To convert the integral to cylindrical coordinates, we use the following conversions:
x = r cos(theta)
y = r sin(theta)
z = z
And we also replace dV with r dz dr d(theta).
The limits of integration are:
0 ≤ r ≤ 2 (since the bounds on x and y are from 0 to 2)
0 ≤ theta ≤ 2pi (since we integrate over the entire circle)
0 ≤ z ≤ 16 - r^2 (since the bounds on z are from 0 to 16 - x^2 - y^2, which in cylindrical coordinates is 16 - r^2)

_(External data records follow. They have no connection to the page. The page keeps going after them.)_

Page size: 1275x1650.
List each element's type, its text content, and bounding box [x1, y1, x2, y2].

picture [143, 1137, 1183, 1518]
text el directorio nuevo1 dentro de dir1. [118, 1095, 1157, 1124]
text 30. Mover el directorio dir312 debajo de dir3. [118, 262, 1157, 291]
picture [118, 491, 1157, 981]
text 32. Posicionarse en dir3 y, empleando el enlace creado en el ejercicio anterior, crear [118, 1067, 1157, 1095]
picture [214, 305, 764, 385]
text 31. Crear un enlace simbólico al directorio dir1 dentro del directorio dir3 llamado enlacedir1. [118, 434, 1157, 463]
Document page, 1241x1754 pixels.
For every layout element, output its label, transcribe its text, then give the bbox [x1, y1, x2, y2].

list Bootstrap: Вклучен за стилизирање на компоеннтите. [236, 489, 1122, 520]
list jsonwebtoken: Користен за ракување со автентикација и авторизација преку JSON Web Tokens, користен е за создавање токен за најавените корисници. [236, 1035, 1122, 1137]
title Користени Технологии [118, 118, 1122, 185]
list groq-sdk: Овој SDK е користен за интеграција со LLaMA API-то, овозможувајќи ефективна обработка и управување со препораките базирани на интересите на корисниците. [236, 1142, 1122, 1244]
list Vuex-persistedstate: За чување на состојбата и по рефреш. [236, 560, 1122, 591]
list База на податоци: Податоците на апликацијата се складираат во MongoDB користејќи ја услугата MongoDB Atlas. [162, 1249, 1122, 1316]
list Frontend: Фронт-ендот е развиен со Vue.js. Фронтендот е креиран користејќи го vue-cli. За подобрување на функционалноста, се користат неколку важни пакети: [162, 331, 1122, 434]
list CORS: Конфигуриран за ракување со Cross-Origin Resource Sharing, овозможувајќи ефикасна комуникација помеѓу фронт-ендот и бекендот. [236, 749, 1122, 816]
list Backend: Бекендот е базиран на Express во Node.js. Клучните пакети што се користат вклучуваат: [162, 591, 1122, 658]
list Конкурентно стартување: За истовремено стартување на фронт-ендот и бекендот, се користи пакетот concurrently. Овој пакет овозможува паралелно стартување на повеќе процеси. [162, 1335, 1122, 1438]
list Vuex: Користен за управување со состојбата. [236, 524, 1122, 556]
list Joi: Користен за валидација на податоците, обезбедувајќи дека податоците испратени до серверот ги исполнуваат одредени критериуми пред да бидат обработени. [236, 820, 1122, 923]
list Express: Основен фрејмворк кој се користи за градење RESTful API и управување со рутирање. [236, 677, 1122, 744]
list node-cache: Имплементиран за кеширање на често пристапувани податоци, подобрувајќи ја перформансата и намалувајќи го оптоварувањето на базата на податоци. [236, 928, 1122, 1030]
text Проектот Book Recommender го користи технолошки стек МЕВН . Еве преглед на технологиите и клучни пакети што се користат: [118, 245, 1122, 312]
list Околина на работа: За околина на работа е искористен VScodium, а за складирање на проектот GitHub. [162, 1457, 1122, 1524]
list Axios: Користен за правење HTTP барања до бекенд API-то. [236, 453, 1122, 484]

Thus, the integral becomes:
∫^(2pi)_0 ∫^2_0 ∫^(16-r^2)_0 r dz dr d(theta)
Integrating with respect to z, we get:
∫^(2pi)_0 ∫^2_0 (16 - r^2)r dr d(theta)
Integrating with respect to r, we get:
∫^(2pi)_0 [8r^2 - (1/3)r^4]∣_0^2 d(theta)
= ∫^(2pi)_0 (32/3) d(theta)
= (32/3) ∫^(2pi)_0 d(theta)
= (32/3)(2pi)
= (64/3)pi
Therefore, the value of the iterated integral in cylindrical coordinates is (64/3)pi.